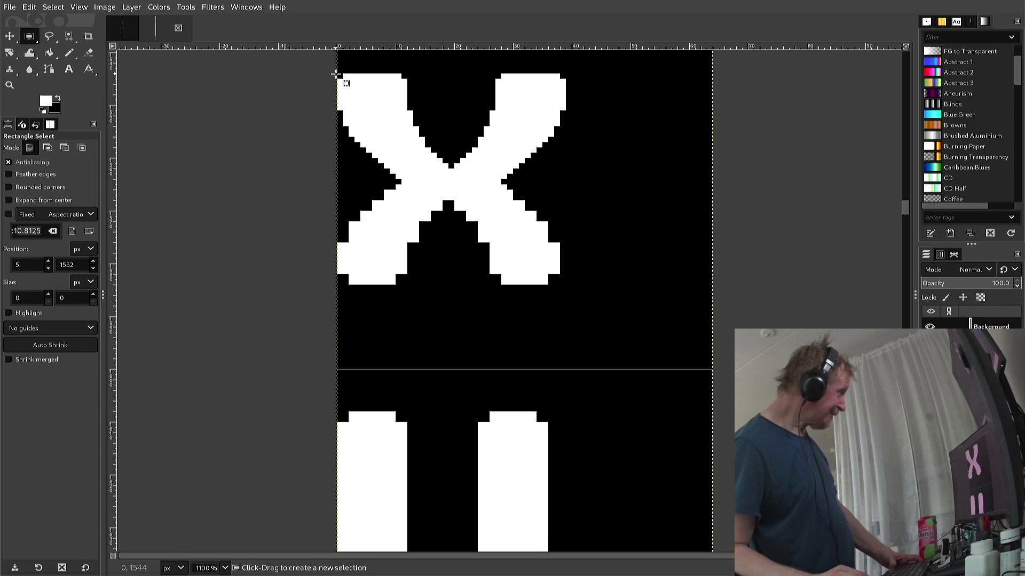
{"action": "mouse_move", "coordinate": [337, 74]}
{"action": "left_mouse_down"}
{"action": "mouse_move", "coordinate": [465, 195]}
{"action": "mouse_move", "coordinate": [588, 184]}
{"action": "left_mouse_up"}
{"action": "key", "text": "ctrl"}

=====

▸ Directions: From the material above, gather all lines that include the string "coordinate" and copy them.

▸ Finished exercise:
{"action": "mouse_move", "coordinate": [337, 74]}
{"action": "mouse_move", "coordinate": [465, 195]}
{"action": "mouse_move", "coordinate": [588, 184]}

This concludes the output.